• **Selected passage**:
On TikTok, the plan is to trick older siblings and relatives of Gen Z kids – only two-thirds of whom identify as "exclusively heterosexual" – into inadvertently mocking them. Organisers outlined plans to encourage them to perform a "shitty gesture", "whore dance" or "charade", and to add anti-LGBTQ tags to "literally build a puppet army to fuck the shit out of millennials".
In doing so, they are trying to "foment disagreement within the community", Price notes, again drawing parallels with similar attacks on the Jewish community.
On top of all that, the trolls say they are targeting dating apps – Tinder, Grindr and Bumble – "with legit, convincing images" to "criticise LGBT" [people]. To avoid people rumbling them using Google reverse image search, they are using a website called ThisPersonDoesNotExist, which uses AI to create unique, realistic-looking pictures of fake people.
The most efficient way to combat this, says Price, is to report the profiles as either fake or for using hate speech. The former will get faster results: social media platforms care more about fake profiles as they threaten their business model. Doing this will also train the algorithms to be better aware of accounts that match the same activity.
The strategy might appear simple – set up a bunch of fake accounts and demonise queer people in the comments section – but the psychology behind it is more complex. Instead of immediately going in full pelt, organisers plan a more insidious approach, which they hope will gradually turn the tide of opinion against queer people.
As Pride month progresses, the trolls will gather on 4chan and organise an escalation of the frequency and intensity of the campaign. "Think about [it] as waves," the organiser told participants in their induction. "Day 1 is simply questioning homosexuality then as the days go on it will get worse and worse until the end of Pride month.
"This is something that white nationalists have done in recent years," says Price. "They see 'normies' – people who consider themselves to be LGBTQ friendly or neutral – to start imagining, you know, members of this community as something other than benign."
How would they do that exactly? "My sense is that, over the course of the month, they want to get people to think about members of the LGBTQ community as paedophiles. And in order to do that, the way they see it, is by gradually shifting the discussion." As public opinion alters, they hope, brands will distance themselves from the LGBTQ community.
"Keep it normie palatable/friendly," wrote the organiser, indicating that they want trolls to at first appear as reasonable commenters. "This means no Nazi/Hitler shit, the goal is to make them question whether what they are supporting is really the right thing."
Samantha, the woman who brought this to the general public's attention when she tweeted about it, says she thinks 4chan in general is a dark place full of dangerous people. "Remember that the main intent of this was to try to convert people, who might be straight and centrists, into raging homophobes and transphobes," she says. "That's what I think is the most dangerous."
How did she feel when the tweet started gaining traction? "Nervous, because me being a queer Jewish woman puts a huge target on my back. But I didn't take it down because the post was for the betterment and safety of the community, and I'd risk myself for that."
As far as those involved in the Horse Meat Disco incident are concerned, this type of activity will have little effect. "This won't stop us," says Oakley. "We'll be hosting this event very soon, along with other fantastic broadcasts. We'll be back bigger, bolder and bulletproof."

• **Directions for this task**: Reproduce the article on the anti-LGBTQ troll campaign word for word, everything from "On top of all" down to "of fake people.". You won't need the entries that come after this article.

• **Given data**:
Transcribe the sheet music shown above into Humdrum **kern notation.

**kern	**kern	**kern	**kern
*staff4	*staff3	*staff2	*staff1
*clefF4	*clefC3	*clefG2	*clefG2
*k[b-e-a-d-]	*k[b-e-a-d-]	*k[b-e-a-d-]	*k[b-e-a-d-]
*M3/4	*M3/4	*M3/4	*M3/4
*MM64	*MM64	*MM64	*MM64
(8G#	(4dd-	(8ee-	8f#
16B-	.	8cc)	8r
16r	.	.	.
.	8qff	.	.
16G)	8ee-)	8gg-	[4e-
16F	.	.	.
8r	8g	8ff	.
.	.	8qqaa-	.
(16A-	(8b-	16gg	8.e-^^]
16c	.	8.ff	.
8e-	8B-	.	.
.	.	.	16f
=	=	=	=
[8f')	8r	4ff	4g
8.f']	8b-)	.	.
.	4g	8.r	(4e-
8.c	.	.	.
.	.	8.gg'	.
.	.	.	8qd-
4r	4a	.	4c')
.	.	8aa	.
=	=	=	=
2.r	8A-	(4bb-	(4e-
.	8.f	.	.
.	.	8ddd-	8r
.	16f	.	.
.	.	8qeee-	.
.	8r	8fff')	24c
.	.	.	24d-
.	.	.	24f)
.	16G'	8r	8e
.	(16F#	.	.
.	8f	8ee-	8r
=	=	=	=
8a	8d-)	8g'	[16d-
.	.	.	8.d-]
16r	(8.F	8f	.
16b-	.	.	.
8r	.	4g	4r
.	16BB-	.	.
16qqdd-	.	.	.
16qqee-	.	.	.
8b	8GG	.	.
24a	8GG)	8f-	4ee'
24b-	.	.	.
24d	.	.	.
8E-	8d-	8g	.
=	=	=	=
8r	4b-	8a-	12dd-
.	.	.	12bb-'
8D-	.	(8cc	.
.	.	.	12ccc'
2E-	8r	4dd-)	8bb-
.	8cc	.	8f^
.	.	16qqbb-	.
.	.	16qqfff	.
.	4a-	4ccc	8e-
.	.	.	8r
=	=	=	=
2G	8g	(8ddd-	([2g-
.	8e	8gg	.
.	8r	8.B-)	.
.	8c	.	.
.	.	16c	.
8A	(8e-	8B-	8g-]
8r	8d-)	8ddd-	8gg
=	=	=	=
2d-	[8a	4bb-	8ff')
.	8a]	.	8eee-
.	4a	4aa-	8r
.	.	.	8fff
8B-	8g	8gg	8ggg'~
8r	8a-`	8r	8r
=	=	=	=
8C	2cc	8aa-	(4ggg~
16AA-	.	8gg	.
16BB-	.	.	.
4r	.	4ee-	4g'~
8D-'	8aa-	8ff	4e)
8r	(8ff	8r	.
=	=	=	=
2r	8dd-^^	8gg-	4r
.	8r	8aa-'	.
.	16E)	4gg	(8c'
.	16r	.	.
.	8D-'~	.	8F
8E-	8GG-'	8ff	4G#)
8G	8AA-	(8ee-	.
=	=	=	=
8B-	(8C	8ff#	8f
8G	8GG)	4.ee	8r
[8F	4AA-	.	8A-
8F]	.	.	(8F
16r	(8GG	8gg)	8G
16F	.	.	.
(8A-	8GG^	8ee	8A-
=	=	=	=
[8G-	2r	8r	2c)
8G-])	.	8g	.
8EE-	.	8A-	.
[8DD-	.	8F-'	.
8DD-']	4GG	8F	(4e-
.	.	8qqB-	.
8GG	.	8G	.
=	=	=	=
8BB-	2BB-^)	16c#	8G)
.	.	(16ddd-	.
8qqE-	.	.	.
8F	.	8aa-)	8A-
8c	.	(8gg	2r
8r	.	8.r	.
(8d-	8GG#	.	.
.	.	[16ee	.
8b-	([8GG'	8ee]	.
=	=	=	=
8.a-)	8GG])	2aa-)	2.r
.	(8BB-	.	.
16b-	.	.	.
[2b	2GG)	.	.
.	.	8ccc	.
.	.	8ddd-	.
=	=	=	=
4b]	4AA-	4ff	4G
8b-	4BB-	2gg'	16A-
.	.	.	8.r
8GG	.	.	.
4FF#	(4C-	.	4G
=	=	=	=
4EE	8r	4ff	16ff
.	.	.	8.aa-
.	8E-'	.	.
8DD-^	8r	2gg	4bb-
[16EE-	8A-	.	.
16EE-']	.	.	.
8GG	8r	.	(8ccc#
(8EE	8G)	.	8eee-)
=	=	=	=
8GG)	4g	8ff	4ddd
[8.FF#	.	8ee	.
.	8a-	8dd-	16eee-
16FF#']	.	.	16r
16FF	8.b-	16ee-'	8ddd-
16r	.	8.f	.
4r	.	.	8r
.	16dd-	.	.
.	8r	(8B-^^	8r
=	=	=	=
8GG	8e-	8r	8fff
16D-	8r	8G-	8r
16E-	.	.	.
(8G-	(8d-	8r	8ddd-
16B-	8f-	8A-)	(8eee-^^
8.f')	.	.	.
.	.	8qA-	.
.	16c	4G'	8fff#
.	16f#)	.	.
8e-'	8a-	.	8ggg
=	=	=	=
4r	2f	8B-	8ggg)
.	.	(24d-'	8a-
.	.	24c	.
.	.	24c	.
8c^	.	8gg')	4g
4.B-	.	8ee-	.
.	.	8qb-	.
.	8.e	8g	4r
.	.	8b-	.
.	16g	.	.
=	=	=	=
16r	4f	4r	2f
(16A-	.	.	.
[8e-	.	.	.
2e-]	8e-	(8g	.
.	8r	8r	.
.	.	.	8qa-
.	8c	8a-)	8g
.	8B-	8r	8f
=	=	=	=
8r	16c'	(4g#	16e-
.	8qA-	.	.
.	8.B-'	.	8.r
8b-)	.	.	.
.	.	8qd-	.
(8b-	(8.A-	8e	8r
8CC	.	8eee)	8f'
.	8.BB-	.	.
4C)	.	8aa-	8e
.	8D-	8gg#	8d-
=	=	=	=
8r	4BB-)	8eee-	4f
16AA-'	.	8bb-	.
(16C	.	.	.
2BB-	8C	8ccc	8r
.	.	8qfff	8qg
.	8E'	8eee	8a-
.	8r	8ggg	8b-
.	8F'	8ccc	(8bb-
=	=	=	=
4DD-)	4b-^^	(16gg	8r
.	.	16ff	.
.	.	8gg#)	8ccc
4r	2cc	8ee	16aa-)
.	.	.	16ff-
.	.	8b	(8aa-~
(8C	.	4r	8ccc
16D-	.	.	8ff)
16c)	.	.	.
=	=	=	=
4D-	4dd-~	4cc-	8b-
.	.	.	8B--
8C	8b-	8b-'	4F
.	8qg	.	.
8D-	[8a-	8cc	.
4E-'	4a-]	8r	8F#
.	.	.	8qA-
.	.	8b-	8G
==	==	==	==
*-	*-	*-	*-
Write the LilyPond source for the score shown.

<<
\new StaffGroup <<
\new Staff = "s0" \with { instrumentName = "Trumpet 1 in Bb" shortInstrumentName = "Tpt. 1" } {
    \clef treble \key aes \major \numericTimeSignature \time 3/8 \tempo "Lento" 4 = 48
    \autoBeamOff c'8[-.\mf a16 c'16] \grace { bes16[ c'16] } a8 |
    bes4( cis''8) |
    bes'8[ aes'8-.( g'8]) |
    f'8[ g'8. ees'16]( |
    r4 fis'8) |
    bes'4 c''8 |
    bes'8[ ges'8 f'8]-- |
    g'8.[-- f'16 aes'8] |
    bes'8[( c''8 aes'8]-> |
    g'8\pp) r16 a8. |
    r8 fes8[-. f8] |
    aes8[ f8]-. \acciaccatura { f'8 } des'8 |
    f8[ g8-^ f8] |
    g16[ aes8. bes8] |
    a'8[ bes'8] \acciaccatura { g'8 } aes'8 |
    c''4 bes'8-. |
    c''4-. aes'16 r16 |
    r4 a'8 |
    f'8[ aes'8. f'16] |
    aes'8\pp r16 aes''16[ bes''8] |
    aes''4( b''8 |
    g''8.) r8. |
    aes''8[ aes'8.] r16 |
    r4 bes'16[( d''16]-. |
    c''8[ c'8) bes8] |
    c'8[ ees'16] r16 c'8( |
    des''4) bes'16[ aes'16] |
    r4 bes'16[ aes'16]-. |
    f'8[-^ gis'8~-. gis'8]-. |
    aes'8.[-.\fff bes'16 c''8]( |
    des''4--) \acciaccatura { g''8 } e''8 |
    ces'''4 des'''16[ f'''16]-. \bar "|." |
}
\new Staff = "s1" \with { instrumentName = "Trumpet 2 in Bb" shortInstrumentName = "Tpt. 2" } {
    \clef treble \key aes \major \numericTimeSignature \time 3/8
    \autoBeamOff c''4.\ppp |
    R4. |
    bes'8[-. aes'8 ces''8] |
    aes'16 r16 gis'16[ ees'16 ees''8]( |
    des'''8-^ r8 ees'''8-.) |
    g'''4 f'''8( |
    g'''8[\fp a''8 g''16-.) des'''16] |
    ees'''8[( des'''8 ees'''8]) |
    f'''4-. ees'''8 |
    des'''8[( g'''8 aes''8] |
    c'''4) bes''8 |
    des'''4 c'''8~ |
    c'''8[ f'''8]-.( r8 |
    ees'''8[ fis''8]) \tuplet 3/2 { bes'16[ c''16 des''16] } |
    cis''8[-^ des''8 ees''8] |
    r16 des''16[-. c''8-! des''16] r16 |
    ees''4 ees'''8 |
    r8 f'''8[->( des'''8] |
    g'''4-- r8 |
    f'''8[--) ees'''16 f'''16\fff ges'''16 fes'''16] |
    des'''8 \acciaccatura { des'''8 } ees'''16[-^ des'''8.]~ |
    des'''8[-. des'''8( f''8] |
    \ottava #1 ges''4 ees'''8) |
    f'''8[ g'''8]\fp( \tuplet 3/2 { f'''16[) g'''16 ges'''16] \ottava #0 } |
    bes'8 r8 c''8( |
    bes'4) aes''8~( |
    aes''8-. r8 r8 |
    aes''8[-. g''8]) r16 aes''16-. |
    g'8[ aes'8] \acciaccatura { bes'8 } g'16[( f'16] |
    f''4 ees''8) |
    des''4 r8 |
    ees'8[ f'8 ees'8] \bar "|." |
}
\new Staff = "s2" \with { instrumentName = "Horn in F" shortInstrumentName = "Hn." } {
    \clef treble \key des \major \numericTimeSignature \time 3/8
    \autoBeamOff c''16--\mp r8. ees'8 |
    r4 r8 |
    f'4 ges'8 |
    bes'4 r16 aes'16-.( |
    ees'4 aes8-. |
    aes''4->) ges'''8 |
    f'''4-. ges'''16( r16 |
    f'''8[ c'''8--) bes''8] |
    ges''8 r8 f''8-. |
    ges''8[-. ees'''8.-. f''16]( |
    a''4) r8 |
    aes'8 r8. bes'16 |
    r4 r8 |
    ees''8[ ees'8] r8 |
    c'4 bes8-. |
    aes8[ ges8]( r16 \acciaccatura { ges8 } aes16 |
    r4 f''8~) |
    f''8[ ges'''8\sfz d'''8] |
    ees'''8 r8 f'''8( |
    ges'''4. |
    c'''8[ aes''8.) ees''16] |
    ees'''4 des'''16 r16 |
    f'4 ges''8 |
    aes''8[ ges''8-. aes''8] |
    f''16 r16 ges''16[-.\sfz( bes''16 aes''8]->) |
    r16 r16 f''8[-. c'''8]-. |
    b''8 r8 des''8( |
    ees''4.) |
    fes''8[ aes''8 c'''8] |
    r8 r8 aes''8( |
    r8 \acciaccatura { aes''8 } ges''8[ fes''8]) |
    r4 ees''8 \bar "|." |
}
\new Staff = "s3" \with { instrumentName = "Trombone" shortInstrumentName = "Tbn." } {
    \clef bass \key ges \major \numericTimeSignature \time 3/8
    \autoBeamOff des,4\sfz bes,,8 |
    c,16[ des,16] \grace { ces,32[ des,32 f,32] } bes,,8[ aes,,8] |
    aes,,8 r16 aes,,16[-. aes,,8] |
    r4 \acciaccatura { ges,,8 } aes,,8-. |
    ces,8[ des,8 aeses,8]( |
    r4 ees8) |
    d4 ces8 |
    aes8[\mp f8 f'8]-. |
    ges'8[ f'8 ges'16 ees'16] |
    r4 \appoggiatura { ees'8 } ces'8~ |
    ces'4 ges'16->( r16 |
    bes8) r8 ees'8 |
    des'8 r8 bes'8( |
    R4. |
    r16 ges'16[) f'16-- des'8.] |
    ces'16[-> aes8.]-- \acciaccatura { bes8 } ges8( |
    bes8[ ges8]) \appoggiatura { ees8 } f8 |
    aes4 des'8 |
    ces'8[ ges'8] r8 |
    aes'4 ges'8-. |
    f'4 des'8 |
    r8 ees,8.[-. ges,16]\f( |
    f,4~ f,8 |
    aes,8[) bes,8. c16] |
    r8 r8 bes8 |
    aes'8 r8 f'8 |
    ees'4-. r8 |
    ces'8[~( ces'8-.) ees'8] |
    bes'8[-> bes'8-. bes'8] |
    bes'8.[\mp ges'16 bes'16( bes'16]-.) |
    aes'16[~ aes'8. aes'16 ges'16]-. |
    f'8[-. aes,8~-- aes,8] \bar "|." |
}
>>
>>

• **Task output**:
On top of all that, the trolls say they are targeting dating apps – Tinder, Grindr and Bumble – "with legit, convincing images" to "criticise LGBT" [people]. To avoid people rumbling them using Google reverse image search, they are using a website called ThisPersonDoesNotExist, which uses AI to create unique, realistic-looking pictures of fake people.